GNOME Bugzilla – Bug 721016
File loading and saving
Last modified: 2014-07-09 11:40:13 UTC
Take the gedit implementation, transform the API to follow the GIO conventions for async operations, and make the code re-usable (e.g. do not use GSettings). You can see my progress here: https://git.gnome.org/browse/gtksourceview/log/?h=wip/loader-saver It's not yet ready for a first review.
I've written some mails to the mailing list: https://mail.gnome.org/archives/gedit-list/2013-December/msg00006.html Here is an update. The file saver in gsv is done, with an adapter in gedit to not break the gedit API for plugins. And the file loader is half done in gsv. The branch in gedit is: https://git.gnome.org/browse/gedit/log/?h=wip/loader-saver I think the GtkSourceFile API is nice, except for one thing: if you change the "encoding" property, save the file, and then an error occurs due to an encoding error, the "encoding" property is inconsistent with the underlying GFile (if the GFile already existed before changing the encoding). It would be better if it was not possible to have such inconsistencies. If it can not be avoided, it should at least be documented, to warn the user of the API. If we provide only the FileLoader and FileSaver classes, we don't have those inconsistencies, but the file properties (encoding, line ending type, etc) are not remembered by gsv, gedit would need to keep those attributes.

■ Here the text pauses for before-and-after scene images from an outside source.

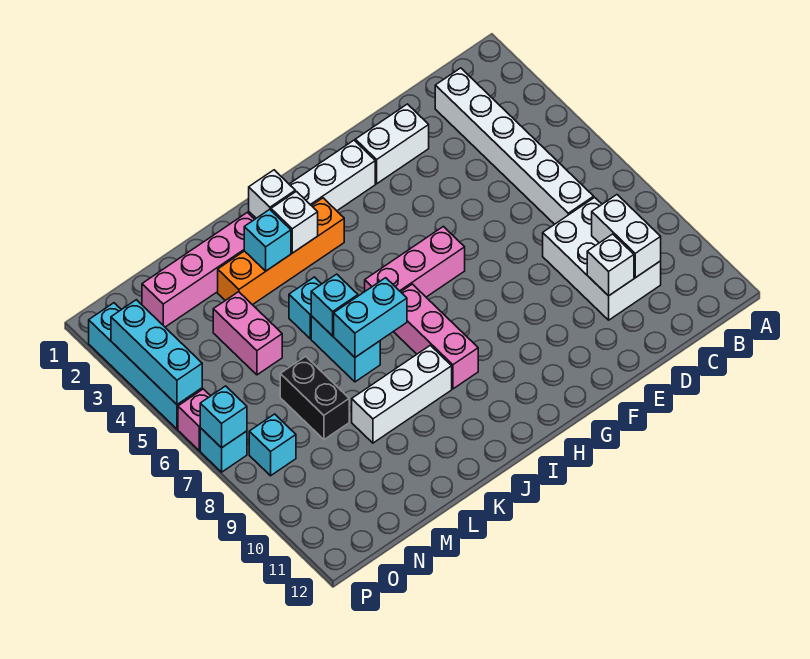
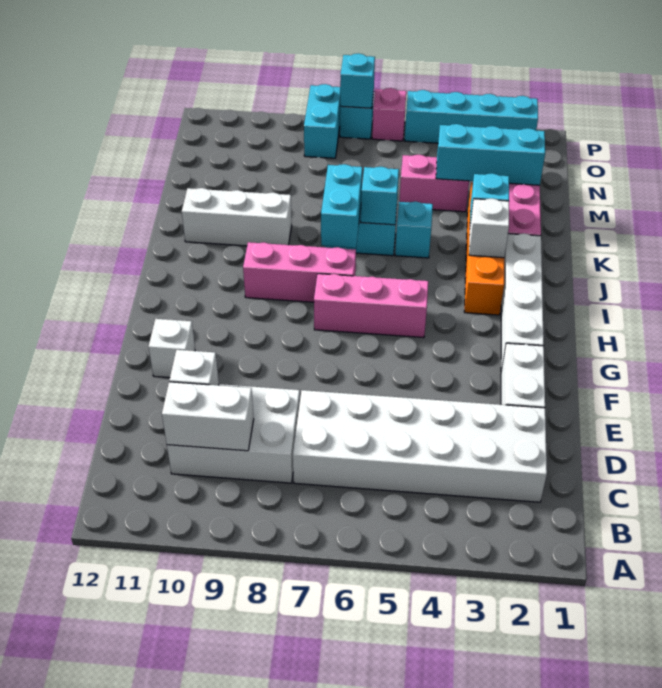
white brick C2:C7 level 1 -> white brick C2:D7 level 1
pink brick G6:I6 level 1 -> pink brick H5:H7 level 1
white brick J2 level 2 -> white brick F11 level 1
white brick J9:L9 level 1 -> white brick K9:K11 level 1
black brick M7:M8 level 1 -> none
cyan brick O8 level 1 -> cyan brick O8:P8 level 1
cyan brick P3:P5 level 2 -> cyan brick M2:M4 level 2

Ideally all the GeditDocument features should be migrated to gsv. But lots of plugins use the load and save signals to do various stuff. So the GtkSourceFile API is probably not sufficient. See bug #724247 for an alternate solution to the "load" and "loaded" signals: have a "is-loading" property. If we have a "file" property in GtkSourceBuffer that points to the default GtkSourceFile, it is not convenient to use because the GtkSourceFile properties can not be accessed directly, there is a level of indirection with the "file" property. If we connect to a GtkSourceFile signal, the signal handler must be disconnected when the "file" property changes. So a solution is to provide a signal in GtkSourceBuffer: "file-changed", with a pointer to the previous GtkSourceFile, so we can easily disconnect the old signal handlers. Or the application must keep around the previous GtkSourceFile.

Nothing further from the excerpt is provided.